WHO: Roger Bate, Africa Fighting Malaria, UK; Cyril Boynes, Jr., CORE, USA; Paul Driessen, author of Eco-Imperialism: Green Power á Black Death, USA; Niger Innis, CORE, USA; Fiona Kobusingye, businesswoman, Uganda; Patrick Moore, Greenspirit, Canada; Deroy Murdock, Atlas Economic Research Foundation, USA; CS Prakash, Tuskegee University, USA and India.

At the teach-in's conclusion, journalists and other attendees can meet and interview the experts, who will also be available for print, TV and radio interviews during their time in New York.

- - - - - - - - - - - - - - - - - - - - - - - - - - - - - - - - - -

Every year, 500,000 children around the world go blind, as a result of vitamin A deficiency, notes Dr. CS Prakash, professor of plant genetics at Tuskegee University and a native of India. Two million die from problems directly related to this simple lack of a common vitamin, often because they are so malnourished they cannot survive the malaria, dysentery and other diseases that also afflict them. "Golden rice" could help end these problems, but radical greens oppose its use, because it was developed using precise genetic engineering methods.

"Environmental activists who've never had to worry about starvation, malaria and simple survival have no right to impose their fears, prejudices and ideologies on the world's poor," Dr. Prakash says. "By orchestrating unfounded scare stories that biotech crops are unsafe or untested, they put huge road blocks on the development of plant genetic engineering that could bring economic prosperity to the rural poor in Uganda and Bangladesh."

To a significant degree, Innis stresses, these problems have been prolonged and worsened as a direct result of eco-centric policies that oppose the use of pesticides, biotechnology and fossil fuels. This cannot be allowed to continue, he and the other panelists will demonstrate.

"Eco-imperialism perpetuates poverty and misery. It's hypocritical and immoral, unethical and socially irresponsible. Worst of all, it's lethal. It simply has to end," adds panelist Paul Driessen, author of Eco-Imperialism: Green Power Black Death, and himself a former member of the Sierra Club and Zero Population Growth. "It's time to hold these groups accountable and compel organizations, foundations, courts and policy makers to understand the consequences of the policies they are imposing on our Earth's poorest citizens."

"The most recent WHO report on malaria makes virtually no mention of indoor residual spraying programs, using DDT," says Dr. Roger Bate of Africa Fighting Malaria and the American Enterprise Institute. "And when it is mentioned, it is done in a very negative way that ignores the great success South Africa and other countries have had with these programs. It's as though this great success has been scientifically cleansed from the literature."

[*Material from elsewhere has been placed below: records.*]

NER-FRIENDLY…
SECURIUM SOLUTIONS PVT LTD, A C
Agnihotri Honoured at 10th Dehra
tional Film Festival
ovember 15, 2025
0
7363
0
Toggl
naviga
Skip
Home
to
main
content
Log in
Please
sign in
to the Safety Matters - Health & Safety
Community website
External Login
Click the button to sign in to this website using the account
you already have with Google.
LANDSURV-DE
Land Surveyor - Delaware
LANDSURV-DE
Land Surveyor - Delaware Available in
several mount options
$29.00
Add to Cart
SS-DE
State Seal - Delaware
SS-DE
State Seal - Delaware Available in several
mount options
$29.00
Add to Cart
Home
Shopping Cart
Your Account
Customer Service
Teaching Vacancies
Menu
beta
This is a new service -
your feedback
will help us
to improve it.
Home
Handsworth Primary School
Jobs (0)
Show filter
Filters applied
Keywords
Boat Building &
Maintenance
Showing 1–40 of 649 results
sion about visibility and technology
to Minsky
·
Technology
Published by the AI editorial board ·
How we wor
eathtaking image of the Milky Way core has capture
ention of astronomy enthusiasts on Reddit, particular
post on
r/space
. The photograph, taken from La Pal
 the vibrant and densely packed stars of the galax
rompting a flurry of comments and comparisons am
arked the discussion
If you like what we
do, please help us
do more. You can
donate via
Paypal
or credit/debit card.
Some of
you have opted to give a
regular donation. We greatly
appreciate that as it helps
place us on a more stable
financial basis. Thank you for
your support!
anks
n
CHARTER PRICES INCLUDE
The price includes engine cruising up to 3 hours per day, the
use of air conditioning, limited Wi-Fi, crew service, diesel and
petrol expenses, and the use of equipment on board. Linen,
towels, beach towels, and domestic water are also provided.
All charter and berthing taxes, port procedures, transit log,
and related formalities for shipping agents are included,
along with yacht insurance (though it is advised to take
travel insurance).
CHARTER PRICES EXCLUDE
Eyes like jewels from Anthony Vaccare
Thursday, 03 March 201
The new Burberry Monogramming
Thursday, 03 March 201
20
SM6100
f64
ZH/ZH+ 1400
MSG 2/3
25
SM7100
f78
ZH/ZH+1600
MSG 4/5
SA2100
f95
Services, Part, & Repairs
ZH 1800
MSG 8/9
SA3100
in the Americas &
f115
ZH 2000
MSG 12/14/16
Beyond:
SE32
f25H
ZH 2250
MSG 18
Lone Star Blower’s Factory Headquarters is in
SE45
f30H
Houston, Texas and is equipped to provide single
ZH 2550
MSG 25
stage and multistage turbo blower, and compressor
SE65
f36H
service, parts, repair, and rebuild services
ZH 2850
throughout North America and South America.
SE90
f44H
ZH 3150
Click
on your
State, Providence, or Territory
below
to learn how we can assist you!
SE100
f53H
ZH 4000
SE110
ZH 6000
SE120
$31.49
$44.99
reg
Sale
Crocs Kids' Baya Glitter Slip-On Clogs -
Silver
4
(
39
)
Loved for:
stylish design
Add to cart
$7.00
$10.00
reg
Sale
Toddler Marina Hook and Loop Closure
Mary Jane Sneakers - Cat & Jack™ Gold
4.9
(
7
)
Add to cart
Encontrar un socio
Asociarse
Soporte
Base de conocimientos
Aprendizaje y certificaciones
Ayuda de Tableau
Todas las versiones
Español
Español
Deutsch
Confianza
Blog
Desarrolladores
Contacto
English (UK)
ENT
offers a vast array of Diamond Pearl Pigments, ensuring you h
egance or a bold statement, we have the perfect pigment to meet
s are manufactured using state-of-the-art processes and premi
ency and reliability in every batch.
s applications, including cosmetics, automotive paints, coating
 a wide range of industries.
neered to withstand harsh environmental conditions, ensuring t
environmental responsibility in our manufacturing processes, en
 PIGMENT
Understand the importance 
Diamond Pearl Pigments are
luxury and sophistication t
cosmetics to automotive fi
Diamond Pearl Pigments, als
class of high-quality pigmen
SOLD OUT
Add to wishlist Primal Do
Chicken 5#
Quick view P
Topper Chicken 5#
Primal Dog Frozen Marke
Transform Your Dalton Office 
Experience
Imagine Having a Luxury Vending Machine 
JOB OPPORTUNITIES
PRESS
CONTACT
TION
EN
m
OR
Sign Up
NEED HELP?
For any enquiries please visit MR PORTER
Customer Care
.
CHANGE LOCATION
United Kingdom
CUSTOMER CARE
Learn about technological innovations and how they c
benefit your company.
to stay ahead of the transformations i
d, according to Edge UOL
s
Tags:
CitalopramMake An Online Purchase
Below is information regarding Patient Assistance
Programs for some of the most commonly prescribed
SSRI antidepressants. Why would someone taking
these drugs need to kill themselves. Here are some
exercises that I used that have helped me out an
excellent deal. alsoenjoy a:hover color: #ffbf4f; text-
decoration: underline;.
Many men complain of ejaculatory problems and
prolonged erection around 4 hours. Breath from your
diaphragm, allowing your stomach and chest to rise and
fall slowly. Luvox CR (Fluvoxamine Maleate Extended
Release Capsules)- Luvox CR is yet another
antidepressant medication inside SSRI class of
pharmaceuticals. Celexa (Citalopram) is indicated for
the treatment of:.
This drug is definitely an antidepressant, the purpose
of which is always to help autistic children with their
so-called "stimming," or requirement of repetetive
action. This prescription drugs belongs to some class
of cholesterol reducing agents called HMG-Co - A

"When I helped create Greenpeace in 1971," reflects Dr. Moore, "I had no idea it would evolve into a band of scientific illiterates who use Gestapo tactics to silence people who wish to express their views in a civilized forum. I had no idea the movement would oppose genetic engineering and other programs that could benefit mankind - and adopt zero-tolerance policies that so clearly expose its intellectual and moral bankruptcy."

"Cute, indigenous customs - the kind environmental groups say they are trying to safeguard - mean indigenous poverty, indigenous malnutrition, indigenous disease and childhood death," points out Kenyan Akinyi Arunga, who is on travel and will not be able to participate in the event. "I don't wish this on my worst enemy, and I wish our so-called friends would stop imposing it on us."